Written task:
Display each line of the listing that contains the word "values". Letter case matters.
[Input records Boundary: Start]
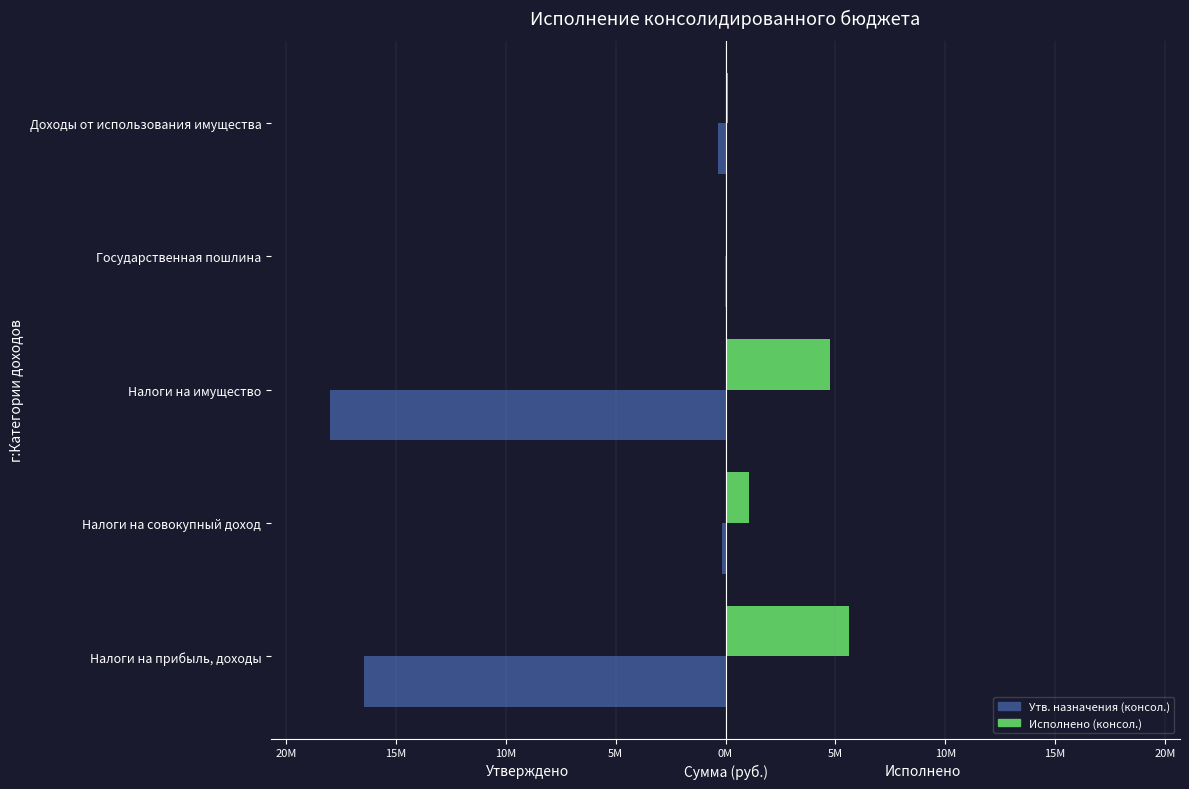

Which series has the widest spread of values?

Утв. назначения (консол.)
[Input records Boundary: End]
[Input records Boundary: Start]
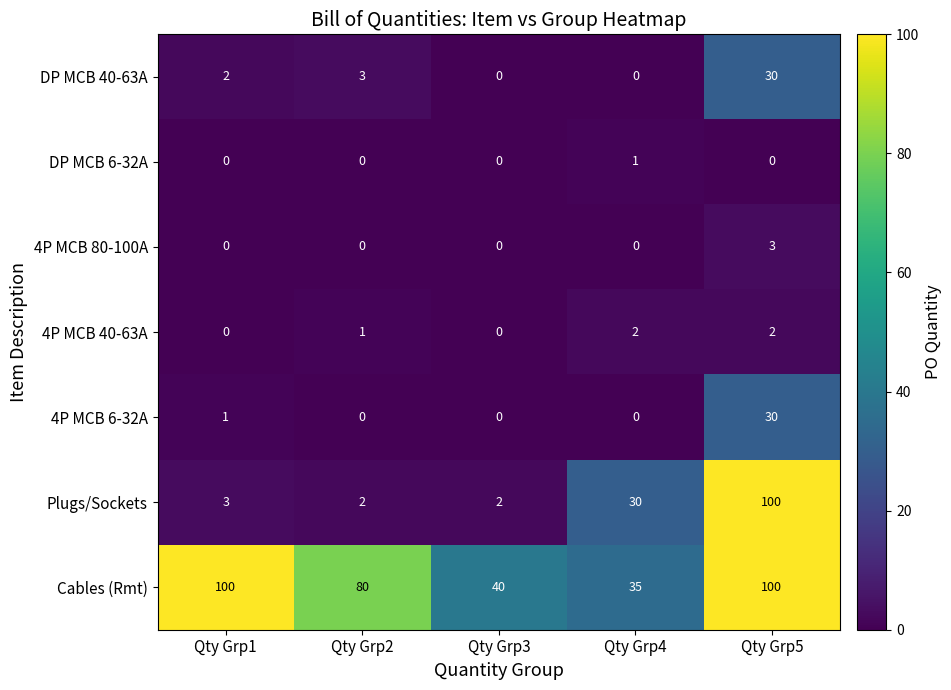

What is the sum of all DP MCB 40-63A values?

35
[Input records Boundary: End]
[Input records Boundary: Start]
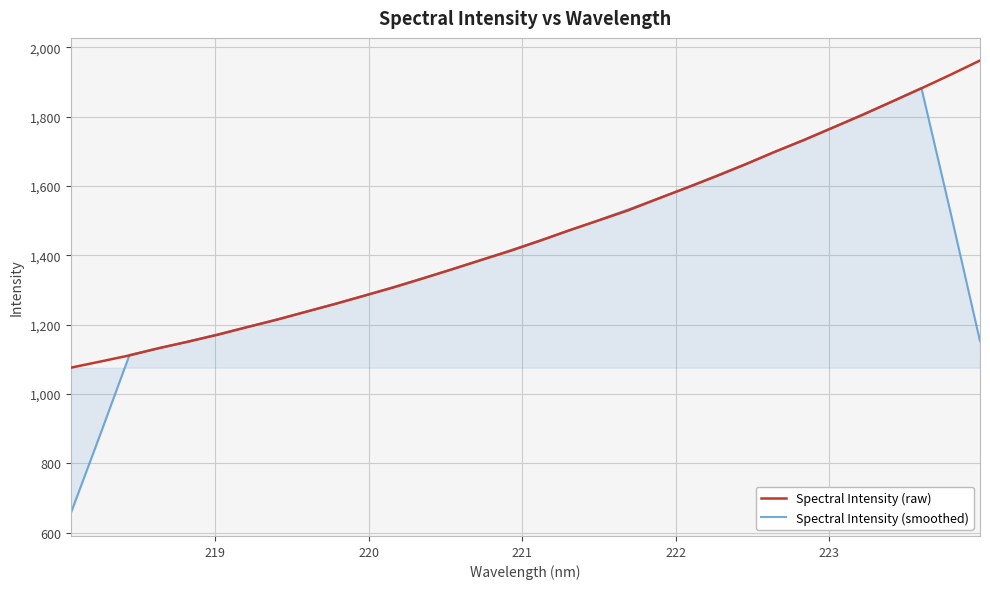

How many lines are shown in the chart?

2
[Input records Boundary: End]
Completed exercise:
Which series has the widest spread of values?
What is the sum of all DP MCB 40-63A values?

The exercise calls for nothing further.